# Sandy No More



## Fish Ed (Oct 25, 2011)

Great setup. I can't wait 'till see it with more plants.

Just be careful while you're vacuuming your substrate, because when your black soil/sand/gravel get mixed with the sand, it'll be really hard to get it out. It happened to me and it looks ugly when it's mixed.


----------



## sidefunk (Apr 22, 2010)

Thanks. I will have to keep that in mind. I already have a few grains that have crossed the border. Need to bring my tweezers home to pick them all out.


----------



## Fish Ed (Oct 25, 2011)

sidefunk said:


> Need to bring my tweezers home to pick them all out.


Good luck with that, but it's gonna be hard.


----------



## discuspaul (Jul 27, 2010)

Many rooted stem plants can and will do well in sand but suggest you use root tab ferts in the sand. 
Some types that I have had do very well in sand, besides the Hygros you mentioned, are several types of Swords, Lydwigia, Crypts, Vals, Sags, Rotala, Bacopa, and Lotuses.
Of course, Anubias & Java Ferns are unaffected at all, assuming placement on rocks or driftwood with rhizomes exposed.


----------



## sidefunk (Apr 22, 2010)

Planted. This is a relatively low maintenance setup at the moment, save the sunset hygro. Should fill in nicely in like six months. My first time trying riccia.
#####
▸ **Short task 1**
Reproduce the aquarium thread above word for word, from its title through its last post.
▸ **Short task 2**
List each line of the listing below that contains the word "name".
The aquarium thread and the listing have no connection to each other.
#####
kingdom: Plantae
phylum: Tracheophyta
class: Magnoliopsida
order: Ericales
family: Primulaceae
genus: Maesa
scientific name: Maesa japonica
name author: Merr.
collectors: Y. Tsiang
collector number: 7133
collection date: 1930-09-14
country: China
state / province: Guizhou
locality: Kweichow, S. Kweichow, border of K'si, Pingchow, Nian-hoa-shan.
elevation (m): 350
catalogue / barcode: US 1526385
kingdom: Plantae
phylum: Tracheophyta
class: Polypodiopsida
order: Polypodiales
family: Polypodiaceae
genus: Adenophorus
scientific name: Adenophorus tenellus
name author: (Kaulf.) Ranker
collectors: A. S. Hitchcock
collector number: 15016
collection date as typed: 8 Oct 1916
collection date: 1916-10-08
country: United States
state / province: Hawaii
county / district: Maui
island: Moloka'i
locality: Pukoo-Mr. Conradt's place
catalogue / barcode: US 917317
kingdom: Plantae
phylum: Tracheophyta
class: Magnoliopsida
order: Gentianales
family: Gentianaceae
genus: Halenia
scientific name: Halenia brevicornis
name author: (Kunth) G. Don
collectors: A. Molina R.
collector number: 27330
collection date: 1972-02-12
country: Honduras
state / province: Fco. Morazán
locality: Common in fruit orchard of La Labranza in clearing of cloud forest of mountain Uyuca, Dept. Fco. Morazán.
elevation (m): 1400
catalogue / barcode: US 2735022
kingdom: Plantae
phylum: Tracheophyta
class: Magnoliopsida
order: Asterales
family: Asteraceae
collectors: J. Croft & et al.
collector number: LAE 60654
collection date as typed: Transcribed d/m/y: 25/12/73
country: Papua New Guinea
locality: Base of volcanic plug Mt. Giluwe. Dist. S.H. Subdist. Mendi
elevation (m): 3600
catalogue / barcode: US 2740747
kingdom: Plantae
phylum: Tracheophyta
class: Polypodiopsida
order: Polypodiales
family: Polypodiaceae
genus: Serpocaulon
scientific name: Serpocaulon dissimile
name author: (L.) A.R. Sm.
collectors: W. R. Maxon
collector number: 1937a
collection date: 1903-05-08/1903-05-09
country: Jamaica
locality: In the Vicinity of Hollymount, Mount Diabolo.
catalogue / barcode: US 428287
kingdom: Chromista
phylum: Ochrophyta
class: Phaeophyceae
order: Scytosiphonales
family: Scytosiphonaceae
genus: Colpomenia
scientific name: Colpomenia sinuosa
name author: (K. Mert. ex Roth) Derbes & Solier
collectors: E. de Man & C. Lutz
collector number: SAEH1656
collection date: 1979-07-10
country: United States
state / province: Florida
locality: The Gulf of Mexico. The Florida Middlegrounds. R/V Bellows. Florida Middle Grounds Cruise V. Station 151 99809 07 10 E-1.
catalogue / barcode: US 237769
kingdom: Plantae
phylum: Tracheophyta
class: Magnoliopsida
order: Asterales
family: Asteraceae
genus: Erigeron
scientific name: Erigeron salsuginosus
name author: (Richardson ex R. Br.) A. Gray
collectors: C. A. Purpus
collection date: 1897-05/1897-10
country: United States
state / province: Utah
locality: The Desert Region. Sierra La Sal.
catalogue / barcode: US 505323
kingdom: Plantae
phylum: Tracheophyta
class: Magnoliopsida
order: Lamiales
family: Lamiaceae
#####
▸ **Worked solution 1**
# Sandy No More



## Fish Ed (Oct 25, 2011)

Great setup. I can't wait 'till see it with more plants.

Just be careful while you're vacuuming your substrate, because when your black soil/sand/gravel get mixed with the sand, it'll be really hard to get it out. It happened to me and it looks ugly when it's mixed.


----------



## sidefunk (Apr 22, 2010)

Thanks. I will have to keep that in mind. I already have a few grains that have crossed the border. Need to bring my tweezers home to pick them all out.


----------



## Fish Ed (Oct 25, 2011)

sidefunk said:


> Need to bring my tweezers home to pick them all out.


Good luck with that, but it's gonna be hard.


----------



## discuspaul (Jul 27, 2010)

Many rooted stem plants can and will do well in sand but suggest you use root tab ferts in the sand. 
Some types that I have had do very well in sand, besides the Hygros you mentioned, are several types of Swords, Lydwigia, Crypts, Vals, Sags, Rotala, Bacopa, and Lotuses.
Of course, Anubias & Java Ferns are unaffected at all, assuming placement on rocks or driftwood with rhizomes exposed.


----------



## sidefunk (Apr 22, 2010)

Planted. This is a relatively low maintenance setup at the moment, save the sunset hygro. Should fill in nicely in like six months. My first time trying riccia.

▸ **Worked solution 2**
scientific name: Maesa japonica
name author: Merr.
scientific name: Adenophorus tenellus
name author: (Kaulf.) Ranker
scientific name: Halenia brevicornis
name author: (Kunth) G. Don
scientific name: Serpocaulon dissimile
name author: (L.) A.R. Sm.
scientific name: Colpomenia sinuosa
name author: (K. Mert. ex Roth) Derbes & Solier
scientific name: Erigeron salsuginosus
name author: (Richardson ex R. Br.) A. Gray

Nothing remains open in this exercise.